We aren't far past the first week of the year but already it feels like some of the shine is off of 2020. I’ve decided it’s not too late to look back at 2019 and reflect on what happened and where I want to go with Mountain Girl Media in this relatively new year.
My initial response to this question was a panicked - wait a minute, what did I do? I tried making a list of projects but that felt tired and uninspired. So I turned to one of my favorite creative tools- colored markers and brainstorming . And voila. A web of some of my favorite projects from 2019.
In fact it was a year filled with stories and art. Although traditional video production took a back seat to other ways of working with images and stories, I realize that it’s all fueled by my unshakeable belief in the power of storytelling.
Here are some highlights.
Video Design and Artist Residency with Asheville Creative Arts. I got the chance to work once again with Abby Felder of Asheville Creative Arts creating the video design for The Warp and The Weft. Blending puppetry,
video, archival photographs, music, and storytelling, this original production explores the history of child labor, the evolving concept of childhood and the power that comes from controlling one’s own narrative.
In addition to video design I worked with middle and high school youth from the community groups VAMOS and MANOS, to co- facilitate a storytelling workshop with Edwin Salas Acosta where youth told their own stories These stories about self identity were incorporated into the the show.

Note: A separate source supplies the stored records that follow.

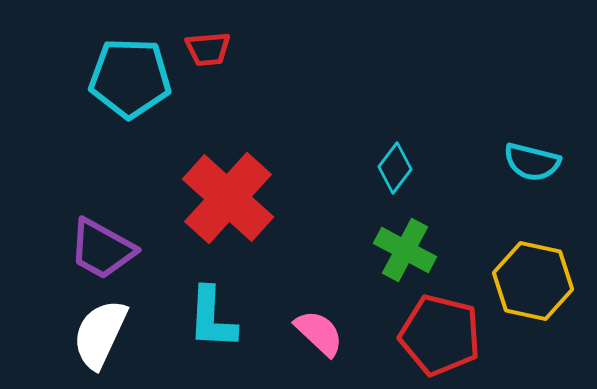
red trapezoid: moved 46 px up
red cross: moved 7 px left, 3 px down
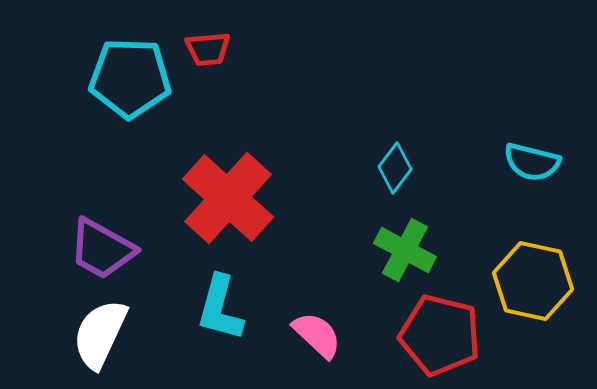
cyan L-shape: moved 8 px right, 10 px up; rotated 12 degrees clockwise
pink semicircle: moved 2 px left, 2 px down
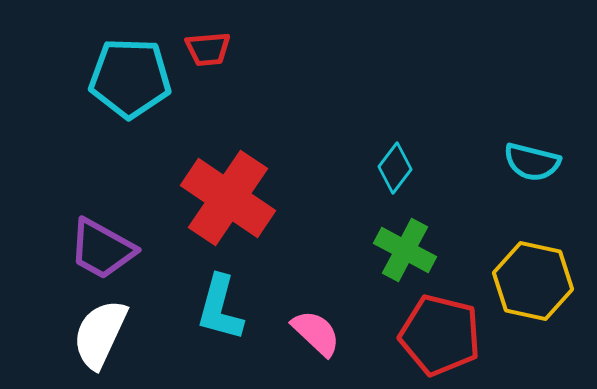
red cross: rotated 8 degrees counterclockwise
pink semicircle: moved 1 px left, 2 px up
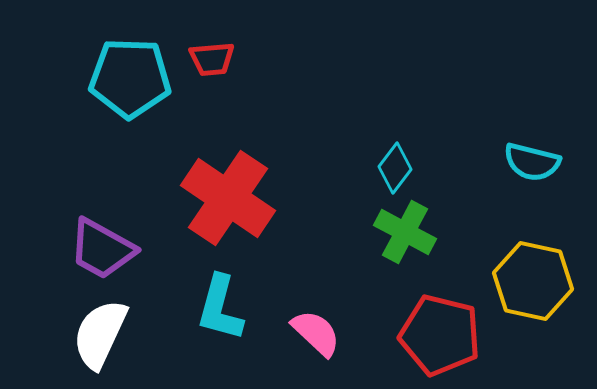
red trapezoid: moved 4 px right, 10 px down
green cross: moved 18 px up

As has been true for many years now, much of my free time has been spent working on Blanket Town, the documentary film I am making about Swannanoa and the Beacon Blanket Mill. In 2019 I was invited to present excerpts of the film at the Frank and Jane Garboe folklife center and collaborate with the Swannanoa Valley Museum and History Center on it’s exhibit about the Beacon blanket mill and its impact on the Swannanoa Valley. A sequence from the film depicting the devastating fire and residents responses to it, was featured in the exhibit.
I also gave a presentation bout the migration of the textile industry to the south. to a standing room only crowd at the museum's inaugural History Cafe in April.
But one of my favorite projects was working on a Digital Storytelling project with Norma Duran Brown, Mujer a Mujere, MANOS and VAMOS and Middle and High school youth at Erwin school district. Working after school for 2 months, the youth wrote, shot and edited personal digital stories on their laptops and phones. Although the youth's digital stories. centered on loss, change and resilience, are private, this short video (made on my phone) explains the project's process and outcomes.